(Problem) Lift every line from the entries that includes the word "still".

----- Source material -----

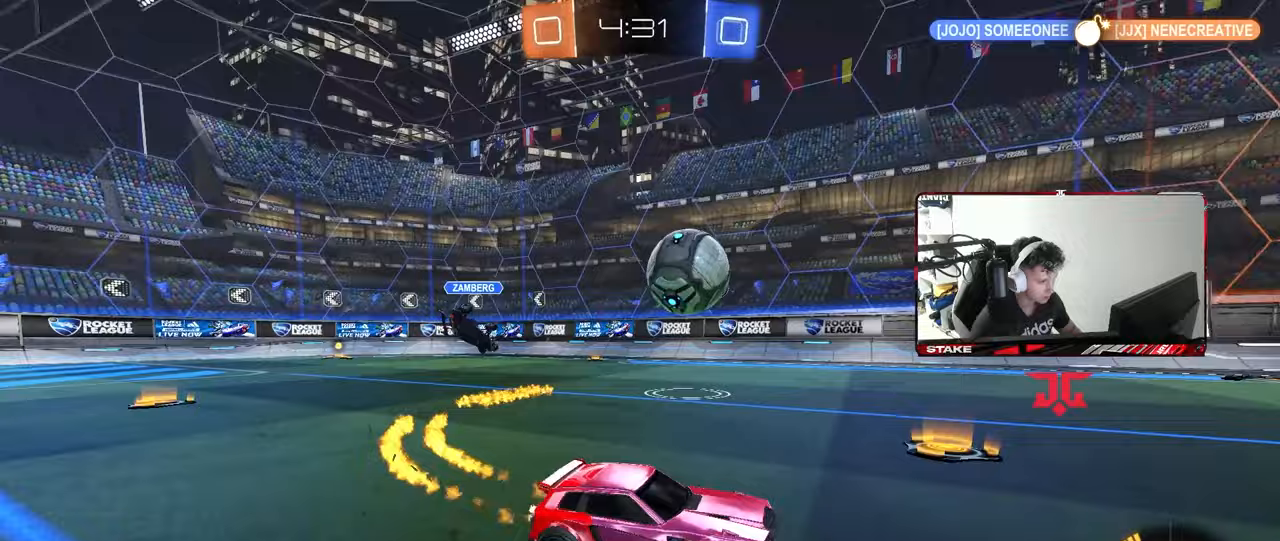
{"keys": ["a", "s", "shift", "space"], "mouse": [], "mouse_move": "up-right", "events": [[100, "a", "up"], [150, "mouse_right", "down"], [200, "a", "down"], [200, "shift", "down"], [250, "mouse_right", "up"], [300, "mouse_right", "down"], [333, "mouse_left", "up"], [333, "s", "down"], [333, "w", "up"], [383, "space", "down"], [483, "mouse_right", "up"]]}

-----
----- Source material -----

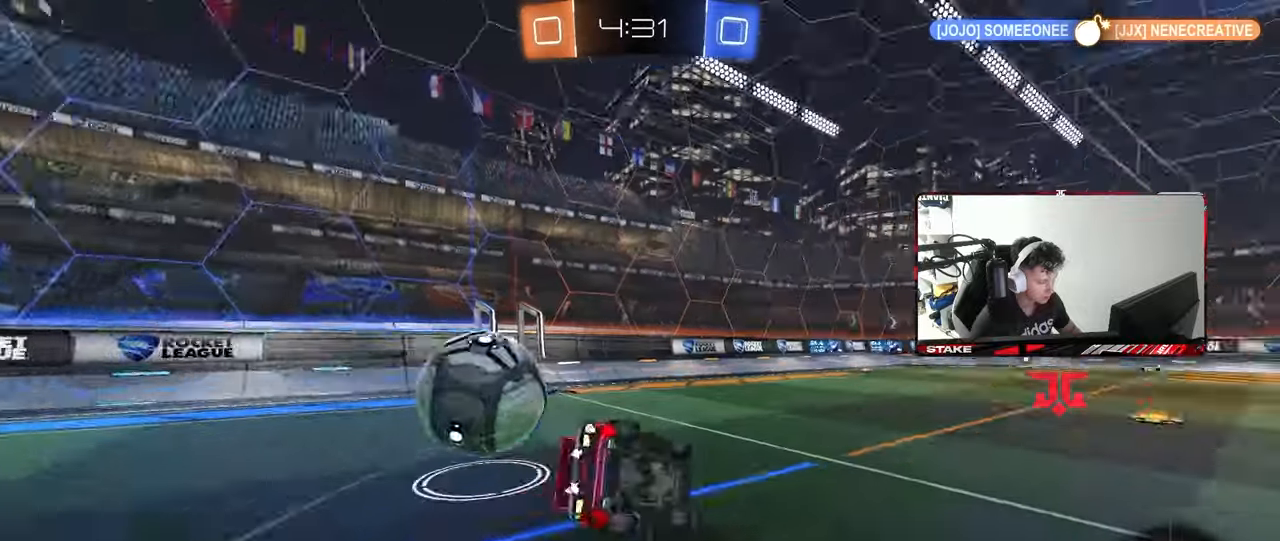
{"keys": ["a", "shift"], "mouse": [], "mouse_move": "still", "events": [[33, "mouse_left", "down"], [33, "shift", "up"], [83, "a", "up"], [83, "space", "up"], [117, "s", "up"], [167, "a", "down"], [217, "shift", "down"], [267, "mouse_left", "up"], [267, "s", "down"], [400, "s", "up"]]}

-----
----- Source material -----

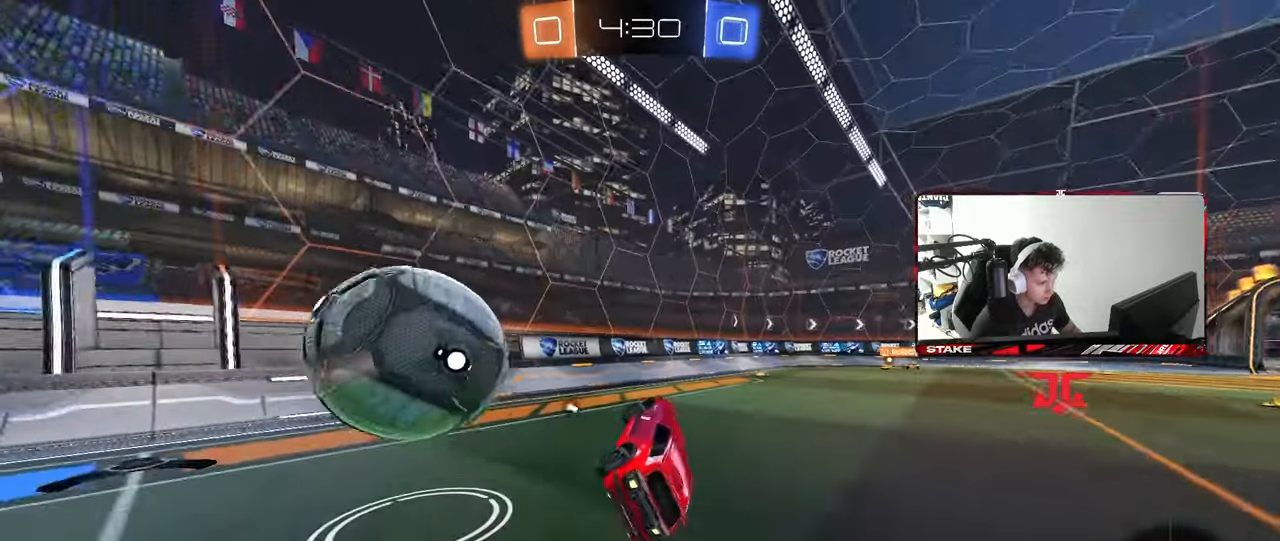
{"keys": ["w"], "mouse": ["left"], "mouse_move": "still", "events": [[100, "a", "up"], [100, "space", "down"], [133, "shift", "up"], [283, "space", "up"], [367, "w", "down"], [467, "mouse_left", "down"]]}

-----

(Reply to the task)
{"keys": ["a", "shift"], "mouse": [], "mouse_move": "still", "events": [[33, "mouse_left", "down"], [33, "shift", "up"], [83, "a", "up"], [83, "space", "up"], [117, "s", "up"], [167, "a", "down"], [217, "shift", "down"], [267, "mouse_left", "up"], [267, "s", "down"], [400, "s", "up"]]}
{"keys": ["w"], "mouse": ["left"], "mouse_move": "still", "events": [[100, "a", "up"], [100, "space", "down"], [133, "shift", "up"], [283, "space", "up"], [367, "w", "down"], [467, "mouse_left", "down"]]}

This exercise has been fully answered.